Aduh…, halus juga tangan Ibu Vivi. aku buru-buru menarik tanganku, tidak enak takut dikatakan kurang ajar. Suaminya adalah teman bosku. Kalau dilaporkan bisa-bisa aku dipecat. Dia melepaskan mouse, dan gantian aku yang memegang mouse-nya sambil memberitahu dia tentang perbedaan bentuk kursor.
Aku belum menyuruhnya mencoba, eh… tangannya langsung memegang mouse yang masih aku pegang. Yah tahu sendiri kan tanganku yang dia pegang. Aku ingin melepaskan tapi sayang karena halus sekali telapaknya. Dan bau parfumnya juga lembut, membuatku betah di dekatnya. Aku biarkan saja. Aku pikir dia akan melepaskan tanganku, eh.. ternyata tidak lepas juga tanganku dari genggamannya. Malah tanganku dielus-elus dengan cinta kasih yg lembut. Maklum tanganku bulunya juga lumayan lebat.
Aku beranikan diri untuk menegurnya, “Ibu…, sebentar lagi Bapak pulang…”. Belum sempat berkata banyak, jari telunjuk tangan satunya diletakkan di depan bibir sambil, “psst…”, dan kata dia, “Hari ini dia ke bini tuanya…”. Aduh rejeki nomplok nih, kataku dalam hati. Tapi aku pura-pura tidak berminat. Meski dalam hati sudah suka sekali.

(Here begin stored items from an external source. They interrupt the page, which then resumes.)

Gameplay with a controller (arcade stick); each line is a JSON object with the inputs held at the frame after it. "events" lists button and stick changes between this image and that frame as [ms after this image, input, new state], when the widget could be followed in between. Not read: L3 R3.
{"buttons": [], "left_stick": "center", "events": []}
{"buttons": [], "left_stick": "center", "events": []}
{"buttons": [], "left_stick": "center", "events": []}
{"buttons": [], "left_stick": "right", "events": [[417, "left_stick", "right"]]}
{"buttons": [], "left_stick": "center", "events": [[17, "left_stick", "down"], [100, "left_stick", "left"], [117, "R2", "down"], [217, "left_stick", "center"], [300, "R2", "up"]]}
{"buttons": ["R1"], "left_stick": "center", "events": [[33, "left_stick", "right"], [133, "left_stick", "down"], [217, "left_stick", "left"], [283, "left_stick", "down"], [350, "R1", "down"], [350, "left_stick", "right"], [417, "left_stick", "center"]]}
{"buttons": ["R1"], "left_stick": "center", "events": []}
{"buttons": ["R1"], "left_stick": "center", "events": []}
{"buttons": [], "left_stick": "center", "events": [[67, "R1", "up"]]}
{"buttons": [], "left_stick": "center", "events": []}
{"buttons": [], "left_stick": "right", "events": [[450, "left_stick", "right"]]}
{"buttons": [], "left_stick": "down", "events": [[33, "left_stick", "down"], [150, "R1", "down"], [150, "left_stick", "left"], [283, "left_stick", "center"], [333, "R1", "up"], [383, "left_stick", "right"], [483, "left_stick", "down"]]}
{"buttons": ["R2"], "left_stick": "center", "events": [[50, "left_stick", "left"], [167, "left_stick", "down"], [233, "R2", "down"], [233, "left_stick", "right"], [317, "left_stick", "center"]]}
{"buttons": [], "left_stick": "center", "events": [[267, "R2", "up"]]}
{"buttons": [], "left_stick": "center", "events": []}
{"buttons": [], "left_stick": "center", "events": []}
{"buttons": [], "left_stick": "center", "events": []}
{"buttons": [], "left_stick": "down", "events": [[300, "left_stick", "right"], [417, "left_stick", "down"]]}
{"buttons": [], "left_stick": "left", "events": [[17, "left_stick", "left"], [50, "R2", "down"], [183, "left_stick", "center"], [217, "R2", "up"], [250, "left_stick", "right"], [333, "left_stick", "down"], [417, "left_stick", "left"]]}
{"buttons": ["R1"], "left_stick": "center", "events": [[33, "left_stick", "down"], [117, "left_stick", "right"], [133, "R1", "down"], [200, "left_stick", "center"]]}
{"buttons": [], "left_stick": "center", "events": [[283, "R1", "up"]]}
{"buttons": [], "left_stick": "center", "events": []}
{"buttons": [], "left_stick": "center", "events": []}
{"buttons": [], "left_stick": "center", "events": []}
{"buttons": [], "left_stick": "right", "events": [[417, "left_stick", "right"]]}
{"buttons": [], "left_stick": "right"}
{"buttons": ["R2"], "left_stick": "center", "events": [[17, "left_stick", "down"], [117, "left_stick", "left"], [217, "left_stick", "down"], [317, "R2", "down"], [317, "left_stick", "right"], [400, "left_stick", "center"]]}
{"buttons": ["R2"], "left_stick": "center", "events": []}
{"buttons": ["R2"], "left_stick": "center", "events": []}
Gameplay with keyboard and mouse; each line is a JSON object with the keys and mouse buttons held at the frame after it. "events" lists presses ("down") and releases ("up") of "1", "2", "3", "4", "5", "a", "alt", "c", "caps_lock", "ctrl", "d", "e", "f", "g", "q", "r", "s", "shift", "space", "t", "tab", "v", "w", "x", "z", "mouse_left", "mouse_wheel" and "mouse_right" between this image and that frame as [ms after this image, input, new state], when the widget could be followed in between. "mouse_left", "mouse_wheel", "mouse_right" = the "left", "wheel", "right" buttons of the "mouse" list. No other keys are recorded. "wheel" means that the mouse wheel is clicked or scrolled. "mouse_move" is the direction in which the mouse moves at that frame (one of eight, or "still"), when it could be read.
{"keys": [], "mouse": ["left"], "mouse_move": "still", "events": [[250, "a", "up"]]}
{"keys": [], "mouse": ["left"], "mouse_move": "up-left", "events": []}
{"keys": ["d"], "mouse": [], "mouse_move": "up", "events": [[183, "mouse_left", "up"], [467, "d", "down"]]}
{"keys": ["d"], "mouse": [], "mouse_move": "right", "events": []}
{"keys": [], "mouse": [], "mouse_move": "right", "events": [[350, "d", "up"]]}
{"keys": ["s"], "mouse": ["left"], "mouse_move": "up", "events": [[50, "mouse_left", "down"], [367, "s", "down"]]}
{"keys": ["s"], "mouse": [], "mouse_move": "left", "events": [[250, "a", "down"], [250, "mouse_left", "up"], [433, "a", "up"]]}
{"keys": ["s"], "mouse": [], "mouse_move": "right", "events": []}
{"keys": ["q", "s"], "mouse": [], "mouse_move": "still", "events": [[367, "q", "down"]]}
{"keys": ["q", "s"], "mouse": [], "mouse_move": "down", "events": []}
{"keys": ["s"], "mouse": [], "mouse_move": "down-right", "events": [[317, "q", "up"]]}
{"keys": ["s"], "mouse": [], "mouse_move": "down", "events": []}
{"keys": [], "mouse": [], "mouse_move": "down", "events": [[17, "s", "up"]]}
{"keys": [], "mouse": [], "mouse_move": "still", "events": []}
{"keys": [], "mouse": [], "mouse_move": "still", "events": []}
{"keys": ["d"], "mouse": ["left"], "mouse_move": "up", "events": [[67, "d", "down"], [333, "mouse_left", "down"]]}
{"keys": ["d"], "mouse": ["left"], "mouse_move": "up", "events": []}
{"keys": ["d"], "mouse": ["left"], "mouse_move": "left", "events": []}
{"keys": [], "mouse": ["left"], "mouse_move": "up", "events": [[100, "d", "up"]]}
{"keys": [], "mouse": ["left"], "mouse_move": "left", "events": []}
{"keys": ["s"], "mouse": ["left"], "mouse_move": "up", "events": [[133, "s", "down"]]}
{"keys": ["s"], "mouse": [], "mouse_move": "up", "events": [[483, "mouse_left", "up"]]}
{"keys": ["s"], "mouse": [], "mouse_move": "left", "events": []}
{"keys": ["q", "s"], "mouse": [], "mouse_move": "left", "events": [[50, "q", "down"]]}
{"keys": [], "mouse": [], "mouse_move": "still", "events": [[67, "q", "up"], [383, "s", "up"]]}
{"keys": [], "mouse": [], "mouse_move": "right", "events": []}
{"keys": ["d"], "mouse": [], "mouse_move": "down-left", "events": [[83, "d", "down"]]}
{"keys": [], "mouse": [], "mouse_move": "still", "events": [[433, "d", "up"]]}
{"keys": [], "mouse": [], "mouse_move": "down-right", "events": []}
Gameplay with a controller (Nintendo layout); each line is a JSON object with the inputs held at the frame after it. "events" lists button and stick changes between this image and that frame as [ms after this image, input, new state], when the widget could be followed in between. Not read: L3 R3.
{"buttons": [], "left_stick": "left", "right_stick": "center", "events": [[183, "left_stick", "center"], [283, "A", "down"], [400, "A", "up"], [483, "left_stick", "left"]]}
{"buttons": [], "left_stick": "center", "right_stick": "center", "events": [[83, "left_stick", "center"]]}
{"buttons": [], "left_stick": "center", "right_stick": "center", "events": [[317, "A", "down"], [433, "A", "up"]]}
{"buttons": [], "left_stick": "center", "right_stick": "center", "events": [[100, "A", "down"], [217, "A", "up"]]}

Tanganku yang masih memegang mouse masih di elus. Kebetulan aku duduk di sebelah kanannya, jadi tangan kiriku bebas. Dan lagi kursinya tidak memakai tangan-tangan. Makin nikmat saja. Tangan kirinya mengelus tangan kiriku dan diangkatnya, dan ditaruh di atas pahanya yang putih dan mulus. Meski dia tidak memakai rok mini, tapi karena duduk, ketarik juga ke atas. Roknya yang biru tua menambah kontrasnya warna.
Setelah meletakkan tanganku, tangan Ibu Vivi bergerak lagi ke tengkukku, dan dielusnya. Wow.., kini makin panas badanku. Secara refleks tanganku juga membalas aksinya, dan kuelus pahanya pelan-pelan. Makin lama makin ke atas menuju pangkalnya. Roknya pun makin tersibak ke atas terdorong tanganku. Makin ke atas makin mulus. Kuusap pangkal pahanya dan matanya mulai nanar.
Ibu Vivi sebenarnya biasa saja, tidak terlalu istimewa. Tingginya juga tidak sampai 160 cm. Kalau berdiri dia tidak lebih tinggi dari pundakku. Cuma body-nya sungguh menggiurkan dan kulitnya juga putih mulus. Maklum dia masih keturunan Chinesse. Kasihan dia, cuma jadi istri muda. Jadi jatah batinnya tidak terima full. Padahal usianya belum sampai 30 th, hampir sebaya aku.
Kini tanganku sudah hilang di dalam rok kerjanya, mengusap-usap pangkal pahanya. Kemudian dia berdiri di depanku yang masih duduk. Lalu kancing bajunya dibuka semua. Tapi bajunya tidak dilepas. Dia tarik tanganku, dipindahkannya ke pinggangnya.
Kaus dalamnya kuangkat, dan perutnya yang putih bersih pun terpampang di depanku. Kuciumi perutnya dan sekeliling pusarnya kujilati. Dia menggelinjang kegelian. Kedua tangannya mengacak-acak rambutku dan kadang kala dijambaknya.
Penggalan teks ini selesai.